● Source text:
..........

Account Takeover Is Still A Serious Dilemma

Jul 22, 2021

Businesses are well aware of the devastation that account takeovers (ATO) can leave behind in their wake. But is awareness enough?

Arkose Labs, an online fraud and abuse protection tech provider, revealed some telling findings in their study on how exactly businesses are handling this threat. This study included the participation of more than 100 IT executives of U.S. companies in well over a dozen industries. 

Just How Bad Is It?

Not only do businesses undervalue the sheer volume of the attacks, but also the total cost of account takeovers aimed at their users. Account takeovers are the driving force behind fraud and abuse at the global level. When personal information is stolen, it is sold on the Dark Web in order to be reused. This serves to sustain the endless cycle of data breaches

Furthermore, the money that is stolen from hacked accounts can be utilized to finance more scams and make even more fraudulent purchases. Seemingly legitimate accounts can also be used to send spam and phishing messages to customers through email. 

One thing is clear, ATOs gravely impact the user experience and endangers the brand’s reputation. Irrespective of the size of the company or the industry, almost half the companies surveyed reported losing customers over the course of last year due to ATOs. About 90% agreed that ATOs had negatively impacted user experience.

..........

● Given data:
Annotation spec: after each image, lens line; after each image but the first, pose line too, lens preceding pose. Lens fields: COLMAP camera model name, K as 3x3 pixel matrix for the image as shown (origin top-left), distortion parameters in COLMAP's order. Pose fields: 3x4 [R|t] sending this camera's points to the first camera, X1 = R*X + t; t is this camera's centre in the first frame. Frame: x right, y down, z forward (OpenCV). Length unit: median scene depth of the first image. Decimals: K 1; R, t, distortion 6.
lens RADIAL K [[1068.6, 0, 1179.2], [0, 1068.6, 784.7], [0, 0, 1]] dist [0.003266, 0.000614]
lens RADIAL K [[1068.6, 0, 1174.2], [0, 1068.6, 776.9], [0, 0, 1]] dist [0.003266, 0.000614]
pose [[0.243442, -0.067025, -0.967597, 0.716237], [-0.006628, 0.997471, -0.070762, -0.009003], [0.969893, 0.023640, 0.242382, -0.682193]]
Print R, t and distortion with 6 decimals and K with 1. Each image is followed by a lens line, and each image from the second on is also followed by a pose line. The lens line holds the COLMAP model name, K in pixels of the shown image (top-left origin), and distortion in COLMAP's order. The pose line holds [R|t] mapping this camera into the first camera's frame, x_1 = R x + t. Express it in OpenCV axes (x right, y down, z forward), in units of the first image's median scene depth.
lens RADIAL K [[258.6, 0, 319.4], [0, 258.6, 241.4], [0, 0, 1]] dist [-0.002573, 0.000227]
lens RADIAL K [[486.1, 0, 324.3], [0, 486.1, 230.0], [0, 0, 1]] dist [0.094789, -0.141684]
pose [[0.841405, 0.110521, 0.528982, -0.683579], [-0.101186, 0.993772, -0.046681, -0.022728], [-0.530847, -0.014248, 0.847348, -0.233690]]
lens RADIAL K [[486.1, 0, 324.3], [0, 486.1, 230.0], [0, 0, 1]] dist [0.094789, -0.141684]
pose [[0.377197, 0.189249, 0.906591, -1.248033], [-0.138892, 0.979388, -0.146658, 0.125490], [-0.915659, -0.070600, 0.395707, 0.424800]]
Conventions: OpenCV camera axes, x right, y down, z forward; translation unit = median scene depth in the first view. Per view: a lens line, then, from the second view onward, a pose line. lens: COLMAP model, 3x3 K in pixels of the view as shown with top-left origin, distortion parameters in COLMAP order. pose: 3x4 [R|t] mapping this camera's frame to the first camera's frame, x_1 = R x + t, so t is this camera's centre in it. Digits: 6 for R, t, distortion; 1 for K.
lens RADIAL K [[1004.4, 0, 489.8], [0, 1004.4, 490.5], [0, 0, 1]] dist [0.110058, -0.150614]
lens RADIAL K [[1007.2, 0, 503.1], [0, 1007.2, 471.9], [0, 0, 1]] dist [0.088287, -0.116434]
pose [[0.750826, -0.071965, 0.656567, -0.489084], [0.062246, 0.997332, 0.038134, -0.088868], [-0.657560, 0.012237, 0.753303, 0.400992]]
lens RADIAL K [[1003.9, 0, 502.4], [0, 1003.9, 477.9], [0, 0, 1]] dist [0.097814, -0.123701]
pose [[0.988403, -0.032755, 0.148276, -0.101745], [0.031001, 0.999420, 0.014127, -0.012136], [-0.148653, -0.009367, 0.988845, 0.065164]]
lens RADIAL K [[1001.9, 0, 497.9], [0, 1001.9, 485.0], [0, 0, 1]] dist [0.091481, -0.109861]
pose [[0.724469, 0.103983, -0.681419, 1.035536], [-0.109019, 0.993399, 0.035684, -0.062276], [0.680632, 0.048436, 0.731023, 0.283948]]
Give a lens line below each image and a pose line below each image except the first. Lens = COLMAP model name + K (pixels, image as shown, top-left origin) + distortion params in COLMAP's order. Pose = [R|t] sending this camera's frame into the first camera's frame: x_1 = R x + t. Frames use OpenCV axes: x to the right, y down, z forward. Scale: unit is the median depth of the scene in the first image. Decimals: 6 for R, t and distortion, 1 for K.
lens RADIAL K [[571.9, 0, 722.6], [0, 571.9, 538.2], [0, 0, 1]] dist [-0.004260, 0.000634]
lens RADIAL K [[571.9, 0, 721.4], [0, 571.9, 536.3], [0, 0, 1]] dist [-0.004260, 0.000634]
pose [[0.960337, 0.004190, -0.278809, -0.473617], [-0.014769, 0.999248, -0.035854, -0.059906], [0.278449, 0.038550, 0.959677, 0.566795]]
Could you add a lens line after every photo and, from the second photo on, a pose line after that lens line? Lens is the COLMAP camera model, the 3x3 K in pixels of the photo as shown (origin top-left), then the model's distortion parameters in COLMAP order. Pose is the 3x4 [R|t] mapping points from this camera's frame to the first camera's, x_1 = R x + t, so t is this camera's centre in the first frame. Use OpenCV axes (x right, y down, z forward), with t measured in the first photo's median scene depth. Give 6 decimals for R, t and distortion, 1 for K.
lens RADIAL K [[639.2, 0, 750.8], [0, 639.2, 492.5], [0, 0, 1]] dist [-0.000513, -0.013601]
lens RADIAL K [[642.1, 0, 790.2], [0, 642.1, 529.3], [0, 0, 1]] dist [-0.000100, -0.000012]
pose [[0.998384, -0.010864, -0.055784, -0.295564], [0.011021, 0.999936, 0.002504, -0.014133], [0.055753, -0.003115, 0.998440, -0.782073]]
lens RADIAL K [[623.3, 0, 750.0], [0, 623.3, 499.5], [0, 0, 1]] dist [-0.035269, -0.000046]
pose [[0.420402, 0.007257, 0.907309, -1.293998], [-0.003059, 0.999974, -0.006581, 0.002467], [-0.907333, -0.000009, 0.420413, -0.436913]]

..........

● The problem:
Answer these questions from the account takeover article:
(a) How many IT executives took part in the Arkose Labs study?
(b) What happens to stolen personal information, according to the article?
(c) About what share of the companies surveyed agreed that account takeovers had negatively impacted user experience?

● Answer for this exercise:
(a) More than 100 IT executives of U.S. companies.
(b) It is sold on the Dark Web in order to be reused.
(c) About 90%.